First, let’s examine the concept. Conflicts are personal. Make no mistake about it. That is why some of the most damaging conflicts happen between people who are close (e.g., family, friends, and spouses). When conflicts go undetected, interaction can become poisonous, rotting away necessary elements like fairness, empathy, trust, and honesty. Combatants become vengeful and judgmental, focusing only on winning the conflict. In the worst cases, people will continue a conflict to such lengths that both sides remain miserable indefinitely.
Disagreements often become conflicts under these circumstances:
Two people are interdependent; they each need something from the other.
Both parties blame the other or find fault with them for causing the problem.
One or more of the parties is angry or emotionally upset.
The parties’ behaviors are affecting their relationship with each other and/or their relationships with others.
You have been working on a group project with several other students.
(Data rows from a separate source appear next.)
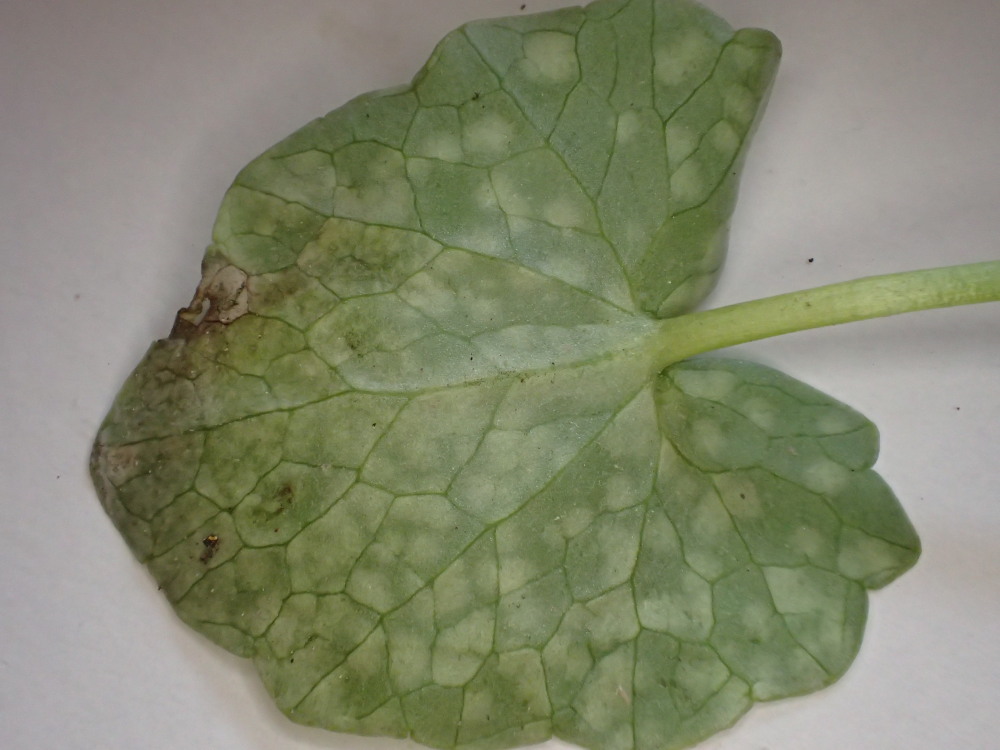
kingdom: Fungi
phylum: Basidiomycota
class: Exobasidiomycetes
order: Entylomatales
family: Entylomataceae
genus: Entyloma
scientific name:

The project has generally been going well, but one person on the project has not been pulling his or her weight, relying on everyone else in the group to complete the project. The group has discussed this problem, and you have elected as the person to communicate with the student who has not been helping on the project. Using Microsoft Word or a similar program, draft an email to your fellow student discussing the issue and what you think can or should be done to resolve it. You will want to communicate carefully, being clear on the problem as you see it without being aggressive or angry. Proper language and tone will be extremely important. On the same document, in 2-3 paragraphs, discuss how you came to the solution for this issue. In this discussion, include what would constitute a good resolution for the problem in your opinion and what actions (or non-action) by the offending student would cause you to contact the instructor for additional help in resolving the problem.
Email is clear and direct, and discusses the problem with significant detail.
Email is carefully moderated in tone and discusses the problem calmly and clearly.
Discussion is clear in bringing in more authority and also offers a rationale for how and why more authority may be needed to resolve the issue.
Email and response are professional throughout. Tone, language, spelling, syntax and other aspects of communication are accurate and effective.